- _The problem_
Rewrite the entries starting with the line that contains "How many slices are in this pie chart?" and going on through the line that contains "Where does the", changing "legend" to "key" and leaving everything else the same.

- _Entries provided_
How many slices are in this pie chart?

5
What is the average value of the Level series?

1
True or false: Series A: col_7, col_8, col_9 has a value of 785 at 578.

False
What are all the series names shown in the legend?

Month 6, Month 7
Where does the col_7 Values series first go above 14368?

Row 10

---

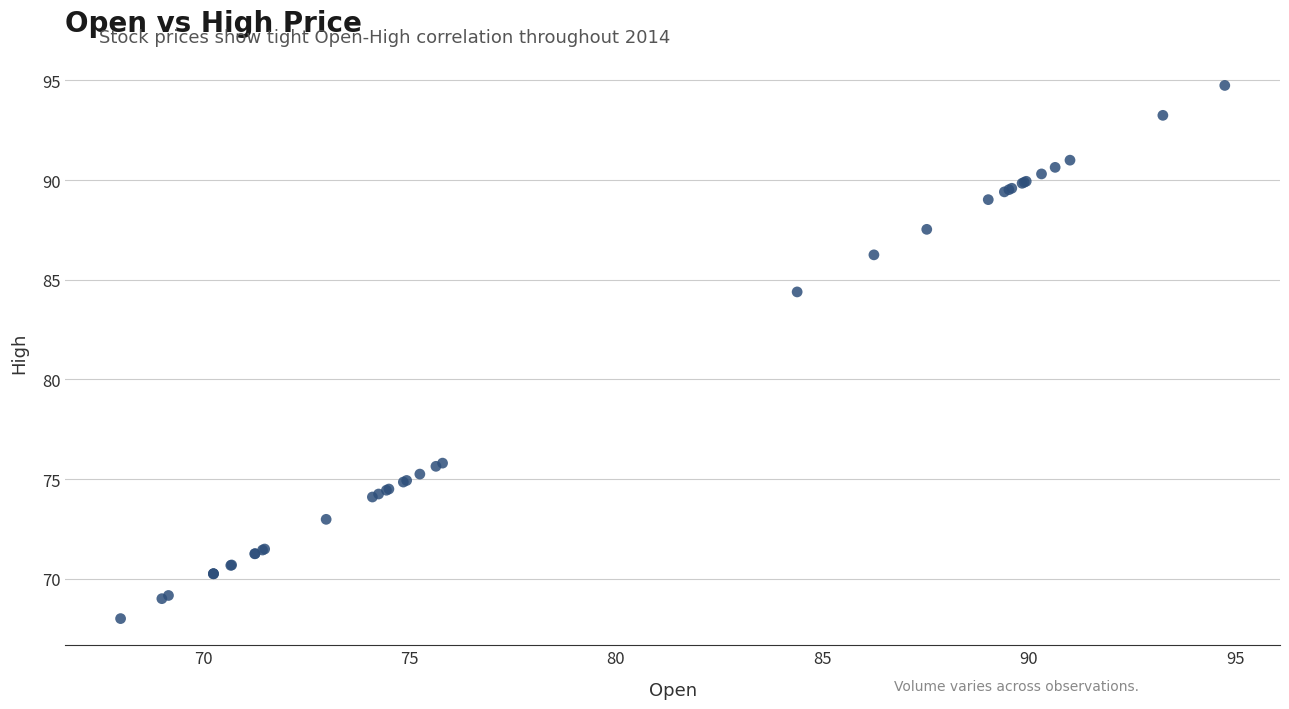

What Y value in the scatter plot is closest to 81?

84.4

- _Solved problem_
How many slices are in this pie chart?

5
What is the average value of the Level series?

1
True or false: Series A: col_7, col_8, col_9 has a value of 785 at 578.

False
What are all the series names shown in the key?

Month 6, Month 7
Where does the col_7 Values series first go above 14368?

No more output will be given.